Monday, January 1, 2018

Capstone Projects: My New Approach to Google Projects

This post has been in my head since the beginning of school this year, when I stepped back from the previous Google projects I had done with my classes, that tended to yield mostly good but sometimes really lacking results, and thought about what I really wanted from my class. This year I am responsible for Latin IV lesson plans, and all of my Latin IV students are seniors.

I realized that what I wanted most was to help them find a way to contribute to the Classics community, where they have found a home for the past four years. So my approach this year has been to build the Google project into something ambitious: a year-long project that either contributes to publicity about Latin or creates new resources for Latin teachers.

So I renamed the project "Senior Capstone Project" and put aside a notebook to use exclusively with the project to record my meetings with students.

Pictured here with a strategically placed Starbucks card
to protect the innocent.
They got one day to discuss with others what they would like to do for their projects and to form groups for that purpose. One of my recommended projects was to teach a small Latin class at the nearby elementary school. I had several students interested in that option, so I contacted the school's principle, we had an amazingly animated and productive meeting, and my students were organized to teach at the elementary school once a month. Since I had so many interested, they divided into four groups, each with its own set of 15 elementary students. On the very first day they all returned excited and bursting with how much fun they had teaching the younger students. But I'm getting ahead of myself.
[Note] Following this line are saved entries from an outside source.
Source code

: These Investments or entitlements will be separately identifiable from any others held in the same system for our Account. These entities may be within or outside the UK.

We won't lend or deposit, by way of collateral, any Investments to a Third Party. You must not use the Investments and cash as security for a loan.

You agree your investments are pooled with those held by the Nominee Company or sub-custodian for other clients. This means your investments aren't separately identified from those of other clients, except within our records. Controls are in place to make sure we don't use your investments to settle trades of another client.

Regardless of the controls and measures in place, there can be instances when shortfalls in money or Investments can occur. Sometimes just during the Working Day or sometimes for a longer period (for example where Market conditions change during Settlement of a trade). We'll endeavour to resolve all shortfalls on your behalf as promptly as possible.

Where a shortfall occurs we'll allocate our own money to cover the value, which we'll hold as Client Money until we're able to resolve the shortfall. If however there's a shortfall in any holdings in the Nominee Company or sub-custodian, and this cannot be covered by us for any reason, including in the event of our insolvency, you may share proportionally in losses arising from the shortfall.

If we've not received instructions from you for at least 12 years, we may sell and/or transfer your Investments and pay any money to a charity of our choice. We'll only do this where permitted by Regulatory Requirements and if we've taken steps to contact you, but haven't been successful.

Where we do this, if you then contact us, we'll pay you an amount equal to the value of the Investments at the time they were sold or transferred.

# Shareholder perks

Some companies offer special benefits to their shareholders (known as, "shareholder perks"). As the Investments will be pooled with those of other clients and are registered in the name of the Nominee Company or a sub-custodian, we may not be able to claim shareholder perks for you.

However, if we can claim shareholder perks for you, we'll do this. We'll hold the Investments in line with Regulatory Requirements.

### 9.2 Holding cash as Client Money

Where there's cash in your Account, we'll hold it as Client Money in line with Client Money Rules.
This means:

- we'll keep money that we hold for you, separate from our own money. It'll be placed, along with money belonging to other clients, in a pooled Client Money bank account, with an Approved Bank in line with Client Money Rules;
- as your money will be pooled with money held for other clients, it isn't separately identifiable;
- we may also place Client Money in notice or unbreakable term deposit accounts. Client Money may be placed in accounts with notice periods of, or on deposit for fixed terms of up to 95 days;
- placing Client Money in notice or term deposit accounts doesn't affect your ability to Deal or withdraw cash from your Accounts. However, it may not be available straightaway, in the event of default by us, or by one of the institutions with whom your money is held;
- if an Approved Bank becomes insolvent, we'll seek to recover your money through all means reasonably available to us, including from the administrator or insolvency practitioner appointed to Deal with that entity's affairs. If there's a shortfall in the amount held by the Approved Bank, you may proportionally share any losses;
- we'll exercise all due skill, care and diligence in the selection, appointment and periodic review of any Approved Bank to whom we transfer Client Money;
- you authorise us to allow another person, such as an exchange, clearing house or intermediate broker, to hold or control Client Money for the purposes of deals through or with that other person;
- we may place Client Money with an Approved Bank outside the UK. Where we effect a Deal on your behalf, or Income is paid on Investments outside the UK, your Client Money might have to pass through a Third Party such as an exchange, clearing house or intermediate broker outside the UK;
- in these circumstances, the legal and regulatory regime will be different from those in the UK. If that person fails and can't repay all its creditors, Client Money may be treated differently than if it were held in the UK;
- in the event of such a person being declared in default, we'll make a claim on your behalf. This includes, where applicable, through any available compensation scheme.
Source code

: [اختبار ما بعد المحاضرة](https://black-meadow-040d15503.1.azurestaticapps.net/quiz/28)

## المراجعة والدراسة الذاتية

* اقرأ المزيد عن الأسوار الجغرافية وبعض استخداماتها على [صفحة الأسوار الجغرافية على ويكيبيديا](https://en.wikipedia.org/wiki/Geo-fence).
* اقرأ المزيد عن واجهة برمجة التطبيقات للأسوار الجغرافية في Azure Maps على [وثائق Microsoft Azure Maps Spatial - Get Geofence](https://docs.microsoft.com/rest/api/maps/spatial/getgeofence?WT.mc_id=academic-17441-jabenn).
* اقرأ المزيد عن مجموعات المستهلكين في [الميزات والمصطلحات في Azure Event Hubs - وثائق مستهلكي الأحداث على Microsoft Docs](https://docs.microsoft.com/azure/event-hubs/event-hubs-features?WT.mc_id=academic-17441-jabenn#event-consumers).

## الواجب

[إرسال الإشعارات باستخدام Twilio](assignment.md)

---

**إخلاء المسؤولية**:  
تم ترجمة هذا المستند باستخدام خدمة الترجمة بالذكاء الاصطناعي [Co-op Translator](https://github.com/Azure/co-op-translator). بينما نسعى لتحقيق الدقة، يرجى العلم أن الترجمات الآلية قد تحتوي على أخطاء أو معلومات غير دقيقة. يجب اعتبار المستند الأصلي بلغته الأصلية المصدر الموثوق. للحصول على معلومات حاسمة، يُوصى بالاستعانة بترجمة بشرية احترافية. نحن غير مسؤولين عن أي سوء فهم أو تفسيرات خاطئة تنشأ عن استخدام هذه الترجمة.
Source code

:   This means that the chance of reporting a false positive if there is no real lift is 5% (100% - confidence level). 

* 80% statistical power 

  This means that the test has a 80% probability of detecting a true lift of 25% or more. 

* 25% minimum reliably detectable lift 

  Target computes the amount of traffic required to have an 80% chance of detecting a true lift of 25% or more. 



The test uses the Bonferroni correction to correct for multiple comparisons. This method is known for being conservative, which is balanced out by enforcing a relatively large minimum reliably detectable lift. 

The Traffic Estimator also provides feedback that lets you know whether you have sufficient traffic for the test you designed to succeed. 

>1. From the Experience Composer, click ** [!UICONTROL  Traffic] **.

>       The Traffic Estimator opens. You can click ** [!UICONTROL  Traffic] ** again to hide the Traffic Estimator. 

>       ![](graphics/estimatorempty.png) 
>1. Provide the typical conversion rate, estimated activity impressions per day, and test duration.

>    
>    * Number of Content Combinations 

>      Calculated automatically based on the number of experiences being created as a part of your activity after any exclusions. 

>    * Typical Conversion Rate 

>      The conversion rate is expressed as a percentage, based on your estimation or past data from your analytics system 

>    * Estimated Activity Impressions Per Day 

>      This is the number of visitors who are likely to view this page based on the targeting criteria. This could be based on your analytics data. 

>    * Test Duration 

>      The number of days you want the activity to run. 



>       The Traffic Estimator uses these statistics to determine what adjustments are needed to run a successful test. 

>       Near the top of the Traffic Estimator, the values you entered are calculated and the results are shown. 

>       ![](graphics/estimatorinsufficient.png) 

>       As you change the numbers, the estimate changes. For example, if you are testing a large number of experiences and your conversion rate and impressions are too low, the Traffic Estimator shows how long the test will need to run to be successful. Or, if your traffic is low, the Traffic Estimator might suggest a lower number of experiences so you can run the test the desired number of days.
After the day to discuss their ideas and plans, I met with each group the next day and discussed their plans in detail. This gave me a chance to help them organize their approaches and to help them extend a project if it was underwhelming, and to help them scale a project back if it was overreaching.

Since then, I meet with each group once a week, check in on their progress and see if they need any extra direction to move forward. So far:
  • I have nine students (!) teaching four classes at the elementary school. I meet with them and help them design their lesson plans so the classes will be fun and engaging.
  • I have four groups designing games either steeped in Classics knowledge or in Latin itself. Two are basing theirs off preexisting games and creating their own spin, and two are completely new. We have talked about realistic options for production, the importance of Copyright law, and the need for alpha and beta-testing new games.
  • I have two coloring books being designed, one at novice Latin level and one advanced. The advanced book is very ambitious, and if they are able to create as much as they hope, it should be fantastic.
  • I have a pair working on translating songs into Latin and (eventually) recording them. They began based on the theme of internet memes, which has morphed completely into songs from LazyTown.
  • One student is designing an online magazine based in Classical culture but designed with a modern aesthetic. I get to see its progress each week, and am enjoying it very much.
  • One student is writing a blog over Roman clothing. He has explored themes, like military gear, as well as the basic Roman ensemble. 
At the halfway point, I feel like most groups are where they should be for successful completion by the end of the school year. There are a few that are struggling, and we had a serious discussion over their commitment and my expectations. 

Now I am looking back at my previous Google Projects and wondering how I could bring this level of focus to a younger group, like my Latin I students. One very nice perk to Google projects is that they make it much easier to write compelling student recommendations--each student has completed several passion projects for me to brag about in their letters, and details like that make students stand out to Admissions.

Overall, I recommend this project! It has been a joy and, I feel, extremely successful so far.